The play charts six months of changing sexual and emotional alliances until, unexpectedly, loss hits the group and they must make sense of what it reveals about the truth of the ties between them.
Adam Zane writes and directs Jock Night. Zane’s background is in verbatim theatre and this is his first full-length play.
He has a great ear for dialogue, for the snappy one-liner and the brilliantly failed come-back. The scenes between gay twinks all jostling for alpha position are funny and well-observed, as is the inter-generational dynamic between Ben and the much younger men that he chooses to surround himself with.
The play does sometimes feel a bit like people just talking: Some scenes lack dramatic action and the narrative meanders along. Mostly that’s fine, as we’re in the company of funny and likeable characters. But when the play turns to serious drama, that weakness is shown up.
One character comments on how little they know each other. Unfortunately, the audience too only have a surface connection with most of the characters. That’s fine for witty dialogue, but when you’re asking for an audience to dig deeper, then it’s a struggle to connect.

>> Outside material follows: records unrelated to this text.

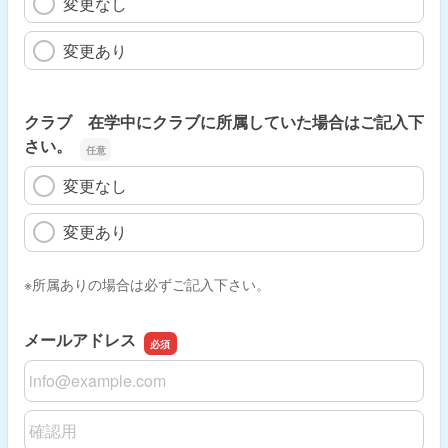
変更なし
変更あり
クラブ 在学中にクラブに所属していた場合はご記入下
さい。
変更なし
変更あり
※所属ありの場合は必ずご記入下さい。
メールアドレス
メールアドレス
メールアドレスの確認用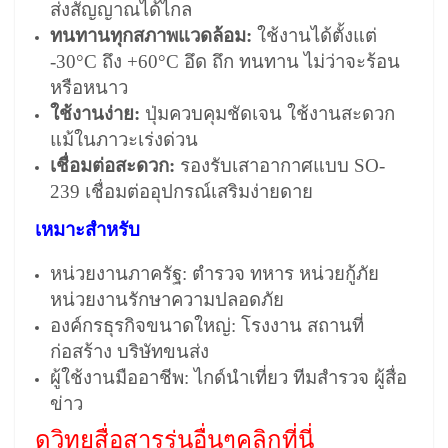
ส่งสัญญาณได้ไกล
ทนทานทุกสภาพแวดล้อม:
ใช้งานได้ตั้งแต่
-30°C ถึง +60°C อึด ถึก ทนทาน ไม่ว่าจะร้อน
หรือหนาว
ใช้งานง่าย:
ปุ่มควบคุมชัดเจน ใช้งานสะดวก
แม้ในภาวะเร่งด่วน
เชื่อมต่อสะดวก:
รองรับเสาอากาศแบบ SO-
239 เชื่อมต่ออุปกรณ์เสริมง่ายดาย
เหมาะสำหรับ
หน่วยงานภาครัฐ: ตำรวจ ทหาร หน่วยกู้ภัย
หน่วยงานรักษาความปลอดภัย
องค์กรธุรกิจขนาดใหญ่: โรงงาน สถานที่
ก่อสร้าง บริษัทขนส่ง
ผู้ใช้งานมืออาชีพ: ไกด์นำเที่ยว ทีมสำรวจ ผู้สื่อ
ข่าว
ดูวิทยุสื่อสารรุ่นอื่นๆคลิกที่นี่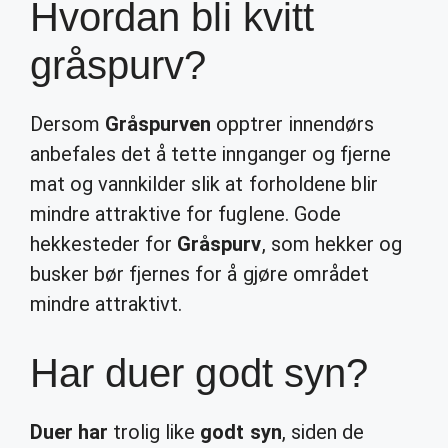
Hvordan bli kvitt
gråspurv?
Dersom
Gråspurven
opptrer innendørs
anbefales det å tette innganger og fjerne
mat og vannkilder slik at forholdene blir
mindre attraktive for fuglene. Gode
hekkesteder for
Gråspurv
, som hekker og
busker bør fjernes for å gjøre området
mindre attraktivt.
Har duer godt syn?
Duer har
trolig like
godt syn
, siden de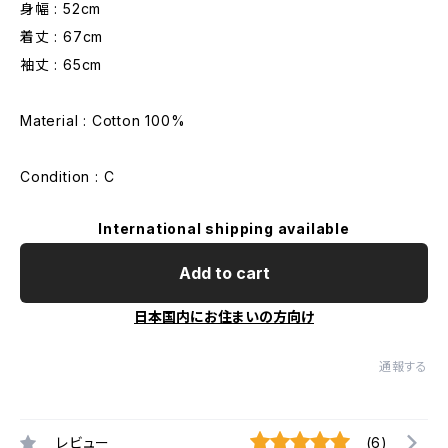
身幅 : 52cm
着丈 : 67cm
袖丈 : 65cm
Material : Cotton 100%
Condition : C
International shipping available
Add to cart
日本国内にお住まいの方向け
通報する
レビュー
(6)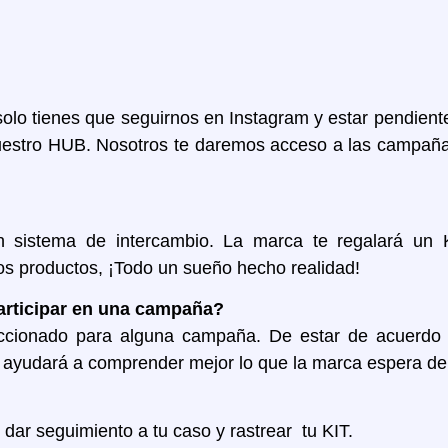
?
olo tienes que seguirnos en Instagram y estar pendiente
uestro HUB. Nosotros te daremos acceso a las campaña
 sistema de intercambio. La marca te regalará un K
os productos, ¡Todo un sueño hecho realidad!
articipar en una campaña?
ccionado para alguna campaña. De estar de acuerdo 
ayudará a comprender mejor lo que la marca espera de t
r seguimiento a tu caso y rastrear tu KIT.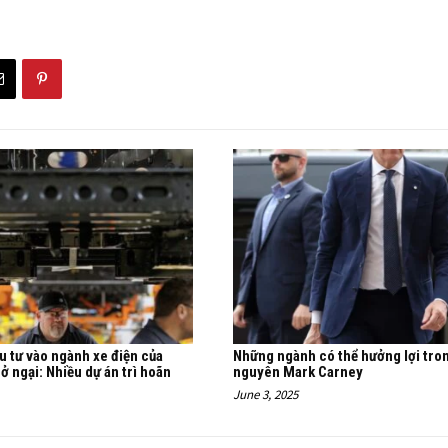
u tư vào ngành xe điện của
Những ngành có thể hưởng lợi tro
ở ngại: Nhiều dự án trì hoãn
nguyên Mark Carney
June 3, 2025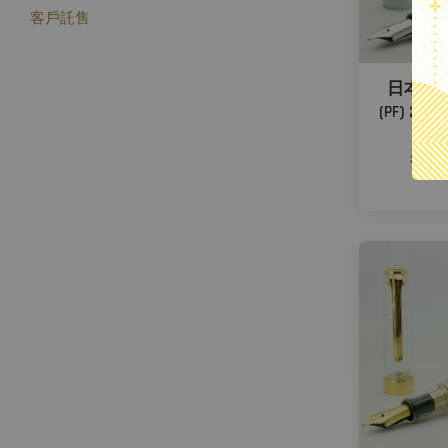
客戶託售
日本 Sail
(PF) 2
從
NT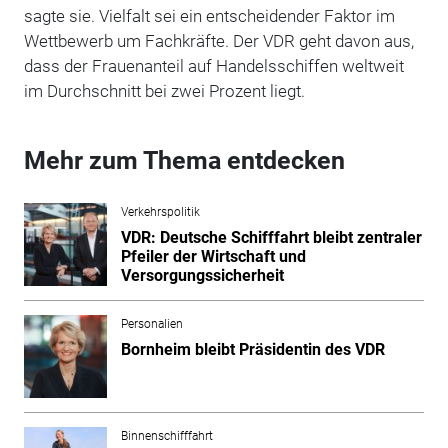
sagte sie. Vielfalt sei ein entscheidender Faktor im
Wettbewerb um Fachkräfte.
Der VDR geht davon aus,
dass der Frauenanteil auf Handelsschiffen weltweit
im Durchschnitt bei zwei Prozent liegt.
Mehr zum Thema entdecken
Verkehrspolitik
VDR: Deutsche Schifffahrt bleibt zentraler
Pfeiler der Wirtschaft und
Versorgungssicherheit
Personalien
Bornheim bleibt Präsidentin des VDR
Binnenschifffahrt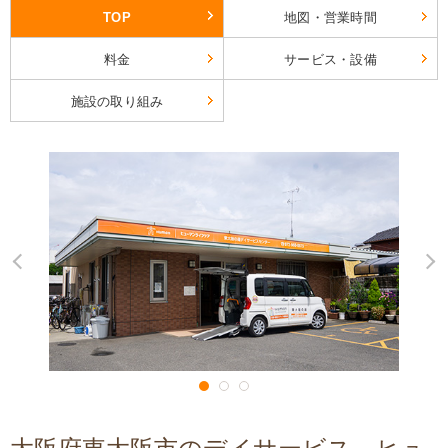
TOP
地図・営業時間
料金
サービス・設備
施設の取り組み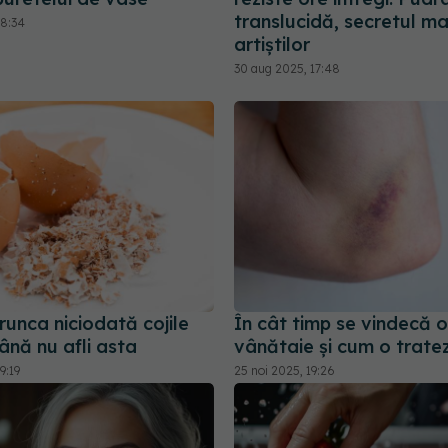
translucidă, secretul m
18:34
artiștilor
30 aug 2025, 17:48
unca niciodată cojile
În cât timp se vindecă o
ână nu afli asta
vânătaie și cum o tratez
9:19
25 noi 2025, 19:26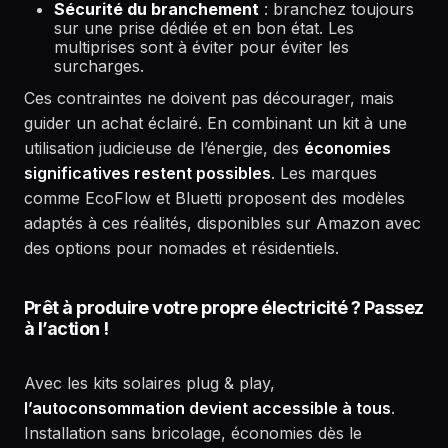
Sécurité du branchement
: branchez toujours
sur une prise dédiée et en bon état. Les
multiprises sont à éviter pour éviter les
surcharges.
Ces contraintes ne doivent pas décourager, mais
guider un achat éclairé. En combinant un kit à une
utilisation judicieuse de l’énergie, des
économies
significatives restent possibles
. Les marques
comme EcoFlow et Bluetti proposent des modèles
adaptés à ces réalités, disponibles sur Amazon avec
des options pour nomades et résidentiels.
Prêt à produire votre propre électricité ? Passez
à l’action !
Avec les kits solaires plug & play,
l’autoconsommation devient accessible à tous
.
Installation sans bricolage, économies dès le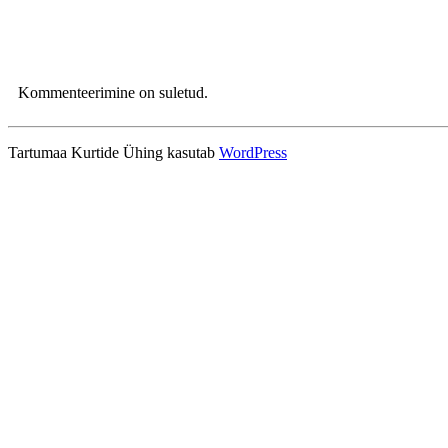
Kommenteerimine on suletud.
Tartumaa Kurtide Ühing kasutab
WordPress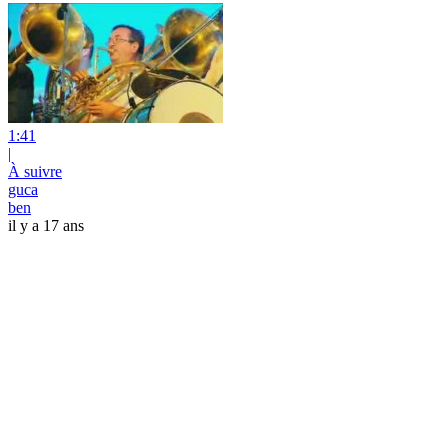
1:41
|
À suivre
guca
ben
il y a 17 ans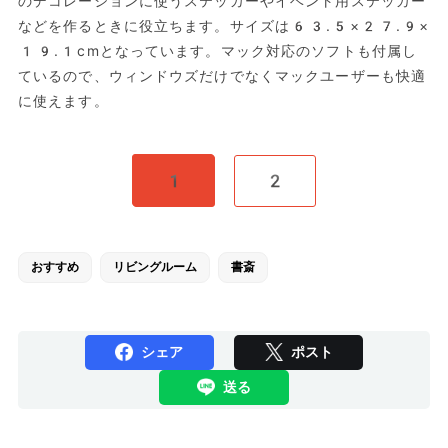
のデコレーションに使うステッカーやイベント用ステッカー
などを作るときに役立ちます。サイズは‎63.5×27.9×
19.1cmとなっています。マック対応のソフトも付属し
ているので、ウィンドウズだけでなくマックユーザーも快適
に使えます。
1
2
おすすめ
リビングルーム
書斎
シェア
ポスト
送る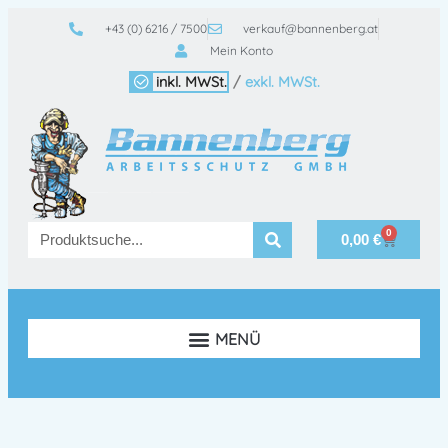
+43 (0) 6216 / 7500
verkauf@bannenberg.at
Mein Konto
inkl. MWSt.
/
exkl. MWSt.
0
0,00
€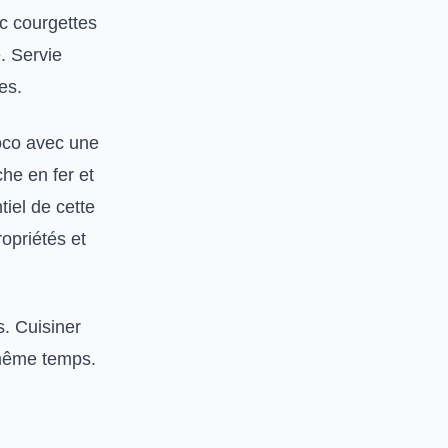
ec courgettes
. Servie
es.
coco avec une
he en fer et
tiel de cette
ropriétés et
s. Cuisiner
 même temps.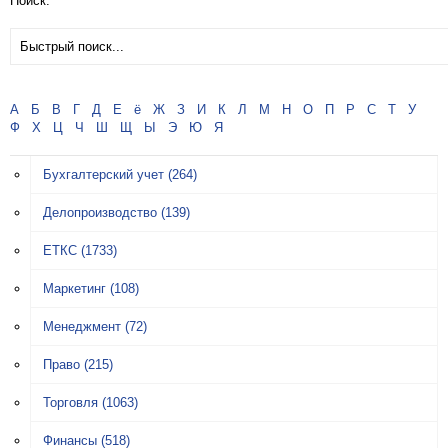
Поиск:
А
Б
В
Г
Д
Е
ё
Ж
З
И
К
Л
М
Н
О
П
Р
С
Т
У
Ф
Х
Ц
Ч
Ш
Щ
Ы
Э
Ю
Я
Бухгалтерский учет
(264)
Делопроизводство
(139)
ЕТКС
(1733)
Маркетинг
(108)
Менеджмент
(72)
Право
(215)
Торговля
(1063)
Финансы
(518)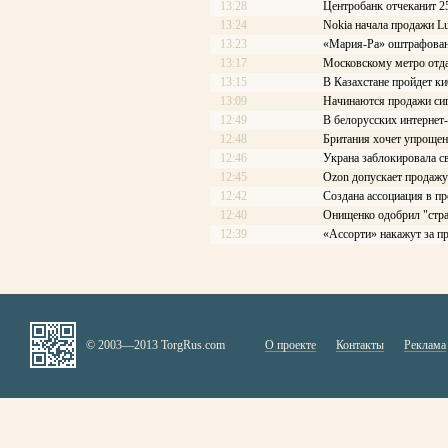
13:28
Центробанк отчеканит 2
13:24
Nokia начала продажи L
13:23
«Мария-Ра» оштрафован
13:17
Московскому метро отдад
13:15
В Казахстане пройдет к
13:09
Начинаются продажи си
12:49
В белорусских интернет
12:48
Британия хочет упроще
12:46
Украна заблокировала с
12:45
Ozon допускает продаж
12:42
Создана ассоциация в 
12:40
Онищенко одобрил "стра
12:39
«Ассорти» накажут за п
© 2003—2013 TorgRus.com
О проекте
Контакты
Реклама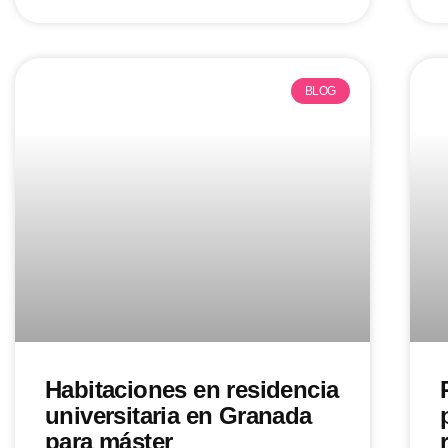
BLOG
Habitaciones en residencia
universitaria en Granada
para máster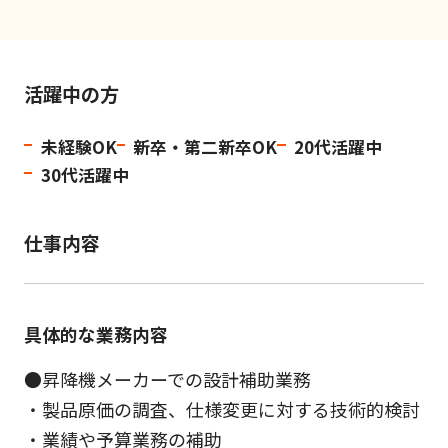
活躍中の方
未経験OK
新卒・第二新卒OK
20代活躍中
30代活躍中
仕事内容
具体的な業務内容
●昇降機メーカーでの設計補助業務
・製品原価の調査、仕様変更に対する技術的検討
・業績や予算業務の補助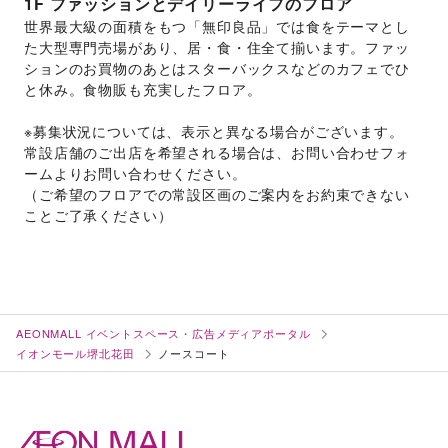
1F
ファッションとデイリーライフのフロア
世界最大級の面積をもつ「無印良品」では食をテーマとし
た大型専門売場があり、居・食・住全て揃います。ファッ
ションのお買物のあとはスターバックスなどのカフェでひ
と休み。食物販も充実したフロア。
※募集状況については、表示と異なる場合がございます。
常設店舗のご出店を希望される場合は、お問い合わせフォ
ームよりお問い合わせください。
（ご希望のフロアでの常設区画のご案内をお約束できない
ことご了承ください）
AEONMALL イベントスペース・広告メディアポータル
イオンモール堺北花田
ノースコート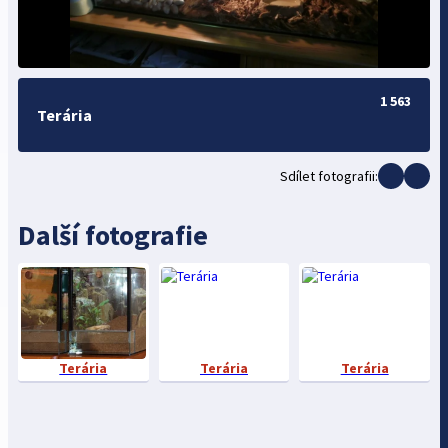
1 563
Terária
Sdílet fotografii:
Další fotografie
Terária
Terária
Terária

The performances are all crisp and confident. The cast conjure perfectly the sense of people who have known each other very well in some senses and not at all in others. The physical intimacy is all well staged by Zane in director mode. It’s explicit without being pornographic, and highly sexual with all of its complications, elations and mild disappointments.
Jock Night is frank, funny, frisky and not entirely superficial. It does have moments of seriousness about access to PrEP and the risks of chemsex, but these are only moments. It’s mostly a realistic, dramedy of the floating sexual and emotional alliances in a small group of urban gay men. And that has its own unique value.